Everyone knew that this was no idle threat, but of course nothing had ever been proved. Alan stood up,
“George, sit down. Both of y’, button it, Spartacus is gonna tell us what to do”. His eighteen stone bulk and well-deserved reputation for casual violence had the desired effect.
“Lads, lads; arguing amongst ourselves is not going to help. If George said ‘borrow’ then I believe him” (I couldn’t help considering the irony of having to put our collective faith in the honesty of a chronically unsuccessful career criminal), “So he’ll pay it back; pay the money back into the club, won’t you George?” I looked at George, praying for his agreement and then carried on. “As long as the money’s back in the club by the end of the season - before anyone would actually get paid out anyway – then it’s like it’s never been gone in the first place”.
No-one could argue with this level of obvious truth and reason, George seemed especially keen on it; exoneration and wriggle-room in one undeniable statement. He took the bait;
“Spartacus is right, I’ll put the money back in time for the Manchester trip and everyone will get paid out, right”?
I decided not to mention that this was already a breach of the mooted terms; the Manchester trip was technically after the season had finished, but being pedantic had often got me into trouble and in any case nobody else had seemed to notice.

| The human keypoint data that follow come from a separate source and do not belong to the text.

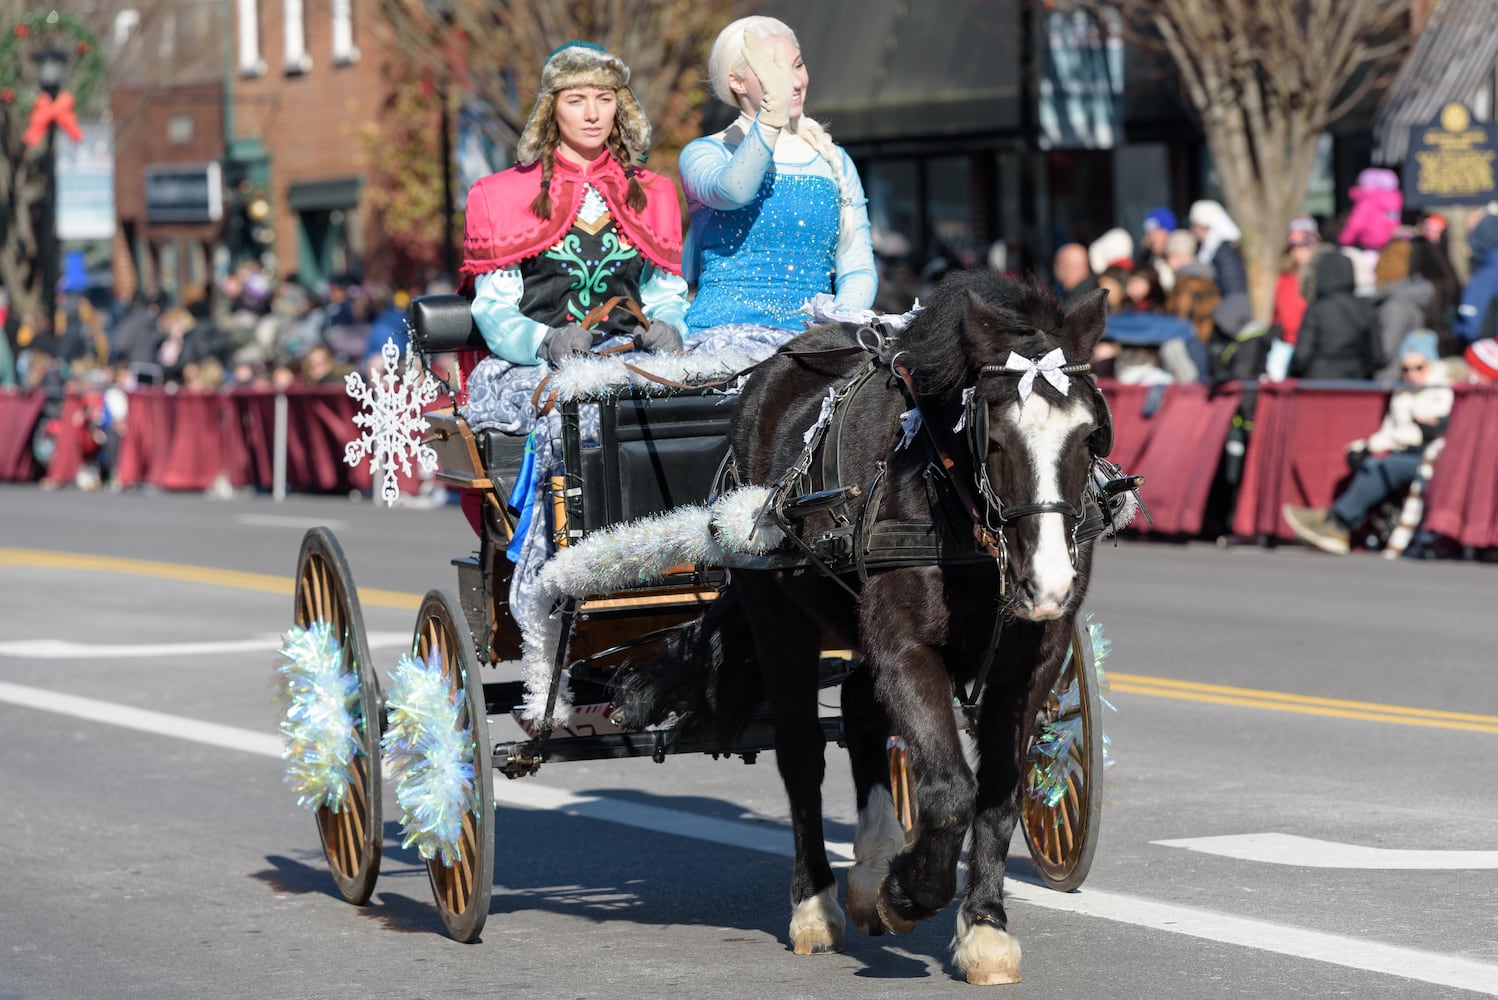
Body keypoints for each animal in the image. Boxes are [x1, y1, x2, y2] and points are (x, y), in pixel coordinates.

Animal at [611, 270, 1114, 982]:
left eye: (1091, 435)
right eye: (991, 438)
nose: (1047, 585)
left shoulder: (1032, 661)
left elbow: (999, 792)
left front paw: (984, 928)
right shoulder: (905, 648)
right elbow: (950, 791)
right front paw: (908, 895)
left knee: (857, 706)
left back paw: (871, 865)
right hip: (781, 626)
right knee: (801, 755)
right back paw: (818, 905)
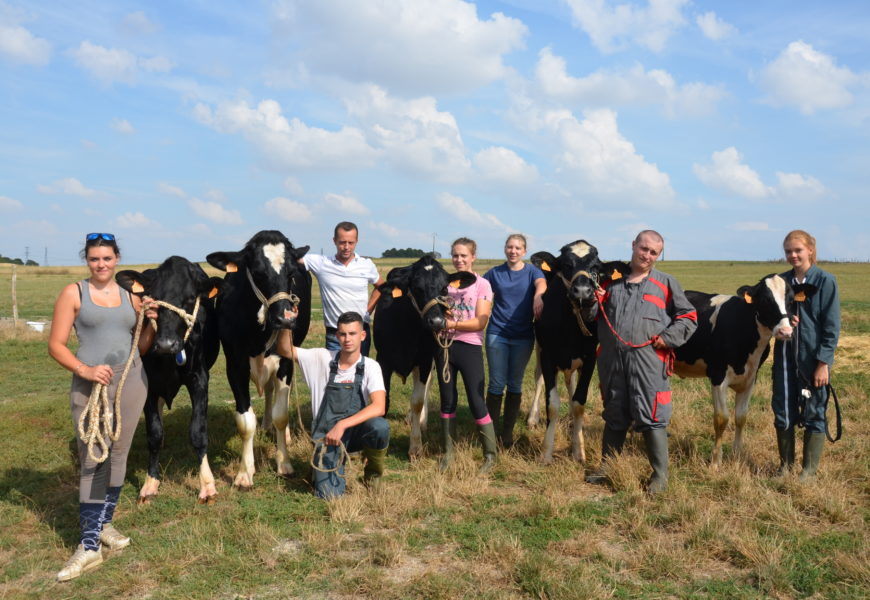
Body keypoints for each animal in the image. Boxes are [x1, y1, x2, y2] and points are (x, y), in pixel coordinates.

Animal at [116, 255, 223, 504]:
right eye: (152, 297)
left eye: (191, 297)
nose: (166, 344)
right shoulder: (149, 384)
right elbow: (154, 434)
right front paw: (150, 483)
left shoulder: (199, 379)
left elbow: (198, 432)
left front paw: (207, 486)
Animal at [206, 230, 312, 488]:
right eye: (257, 272)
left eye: (291, 273)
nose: (285, 318)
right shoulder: (234, 365)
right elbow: (246, 422)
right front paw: (245, 473)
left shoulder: (285, 361)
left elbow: (282, 414)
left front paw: (284, 463)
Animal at [374, 255, 476, 458]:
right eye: (416, 287)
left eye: (444, 288)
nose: (436, 322)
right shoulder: (383, 360)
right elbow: (384, 399)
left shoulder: (424, 360)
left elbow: (417, 401)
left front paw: (415, 447)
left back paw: (420, 421)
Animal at [528, 241, 632, 466]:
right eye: (567, 265)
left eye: (596, 268)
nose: (583, 291)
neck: (570, 327)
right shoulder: (548, 355)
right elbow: (552, 403)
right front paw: (546, 452)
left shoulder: (590, 358)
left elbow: (578, 402)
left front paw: (578, 450)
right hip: (539, 348)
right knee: (538, 379)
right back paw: (532, 417)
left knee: (571, 383)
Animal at [676, 274, 816, 466]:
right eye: (765, 300)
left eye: (791, 300)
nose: (785, 331)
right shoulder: (718, 376)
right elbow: (722, 418)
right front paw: (715, 461)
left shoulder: (750, 378)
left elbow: (741, 417)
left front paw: (736, 456)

Of course the fight, the arguing and the disappearance of the club’s money in no way addressed the immediate problem – the brewery’s demand for the four hundred pounds.
“So all we need to do is get the four hundred quid together, sharpish”.
This was the best I could come up with and I knew it was shit. Four hundred pounds was after all a ludicrous sum.
“Can’t we just tell ‘em to fuck off’?
“You should have been a diplomat Mick” said Alan.
“What - and get kicked out of the league halfway through the best season we’ve ‘ad in livin’ memory Mick”? countered Geoff.
Now it did occur to me that as it stood, languishing in eighteenth place in the table out of a possible twenty four could hardly be considered a vintage performance and that most members died in their forties anyway - but like I said, pedantry had got me nowhere. Brian spoke up.
“Spartacus, y’ gonna ‘ave to write a letter. Y’ good at that sort of shit. Write to the fuckers and buy some time so the rest of us can get on with finding the sponies”.
And there it was. A course of action. Not exactly cunning but at least something.
The landlady appeared from the best-side,
“Are any of you gentlemen actually going to buy a drink this mornin’? - it’s nearly twelve o-clock, I open in half an hour”.
George stood up,
“Molly, might I say you look like a million dollars. Drinks all round and one for yourself – I’ll get these”.
Molly started to pull the pints to the sound of cheering. George winked at me from the corner of his eye as he sidled over.
“Spartacus, I’ve heard you’re a handy little fucker. Six fights, six wins and six KO’s i’nt it? St Cuthbert’s ABA must be well-chuffed. That’s the best run since Alan boxed for ‘em and God knows that’s a fuckin’ long time ago. So not only can yer throw a left ‘n right but yer can read ‘n write t’ boot. I think you and me need to ‘av a little chat”.